I had proposed a civil society initiative to constitute a People’s Planning Commission as a possible check on wasteful expenditures of public money by the state in these pages (‘Taj Mahal and the Planning Commission’ March 25, 2016). The responses to the article suggest that readers agree with my critique of the existing Planning Commission, but are sceptical of the recommendation for civil society activism.
The reservations extend from questioning the very existence of civil society, pointing out its fragmentation to asking whether it has any way of choosing qualified individuals. These are legitimate questions, and given that I believe civil society activism to be virtually the only mechanism for moving forward in Pakistan, the onus of arguing the case is on me.
The concept of civil society is simple. Subtract from our universe the spheres of the state and the market, along with their associated organisations, and what we are left with is the sphere of civil society. The rationale for this division is that the state and the market have the power to take actions that impact the lives of members of civil society but the latter, as individuals, do not have the power to resist these actions if they are unjust, unfair or in any way detrimental to their welfare. Civil society activism is the attempt to make possible collective actions to protect or advance the interest of citizens. The vehicle for such actions are voluntary organisations that are non-state and not for profit.
As a citizen without power, I consider myself a member of civil society and the opinion I wrote was a manifestation of civil society activism, in that it proposed an action that would protect or advance the interests of citizens in a situation where I felt those interests were being jeopardised. In that sense, all citizens without state or market power, who advocate change, are activists of civil society.
As mentioned above, civil society activism at the level of the individual can suggest ideas for action, but it cannot be a substitute for the action itself, which requires collective effort.
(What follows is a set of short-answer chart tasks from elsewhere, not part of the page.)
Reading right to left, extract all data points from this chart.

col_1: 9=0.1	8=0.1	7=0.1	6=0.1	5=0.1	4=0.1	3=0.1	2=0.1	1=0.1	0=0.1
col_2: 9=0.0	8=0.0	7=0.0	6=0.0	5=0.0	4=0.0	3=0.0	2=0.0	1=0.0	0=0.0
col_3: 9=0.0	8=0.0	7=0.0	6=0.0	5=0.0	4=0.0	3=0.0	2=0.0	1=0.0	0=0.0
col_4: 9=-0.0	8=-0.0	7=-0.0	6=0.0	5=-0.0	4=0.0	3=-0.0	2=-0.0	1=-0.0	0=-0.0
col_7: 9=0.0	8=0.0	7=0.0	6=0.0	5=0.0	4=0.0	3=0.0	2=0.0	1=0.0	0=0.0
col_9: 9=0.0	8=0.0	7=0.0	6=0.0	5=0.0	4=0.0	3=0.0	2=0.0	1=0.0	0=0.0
This brings us face to face with the reality that civil society is not a monolith with all members in agreement over what is to be done or how. On the contrary, civil society is fragmented with many interest groups, often acting at cross-purposes. To add to the complication, civil society actions can also be malevolent, dishonest and detrimental to welfare.
It is not this complexity that is surprising; rather, it is the expectation that civil society can be anything but otherwise and the conclusion that this complexity renders civil society completely ineffective. The real world incorporates a political process, in which many competitive interests are at play. In such a process, the choice is not between doing nothing and conjuring up some mythical, united countervailing power. The choice is between passive acceptance and engagement; between being silent spectators and raising a voice, and then strengthening the effectiveness of that voice. This is hardly a choice, even when the odds appear insurmountable at the outset – the battle is surely lost without an engaged citizenry.
The argument that civil society has no way of nominating or selecting individuals to represent its interests is also based on a misleading conception. Civil society is not a political party that has to hold nationwide elections or choose from a list of all eligible candidates; rather, civil society activism involves the coming together of a sufficient number of concerned individuals to contribute a countervailing voice in the political process and in the realm of ideas.
Some examples should both clarify and put to rest these concerns. The number of effective citizen watchdog groups in the US is an obvious starting point. A number of truth and reconciliation commissions have been formed through civil society activism and the Vietnam War Crimes Tribunal, initiated by Bertrand Russell, was a powerful intervention that challenged the narrative of the state. In India, the People’s Union for Civil Liberties has long been a credible voice. In Pakistan, one can credit the slow and continuous pressure exerted by a coalition of women’s groups to reverse the negative legacies of the Zia era and to push through new legislation.
For those who continue to doubt, the most stunning recent example has been the success of civil groups lobbying for same-sex marriage across the globe. The objective seemed unattainable, yet the relative speed with which the tide turned is testimony to the power of civil society, irrespective of how one might view the action itself.
With this background, the way forward for those wanting to establish a public watchdog in Pakistan should be quite clear. All it requires is for five individuals with professional competence and recognition to announce their availability. From there on, it would be a patient struggle, using right-to-information provisions, public interest litigation, people’s tribunals for specific issues and a broad educational and support mobilisation campaign. All this may appear daunting, but nothing ever comes easily and all journeys begin with a small and seemingly inconsequential step.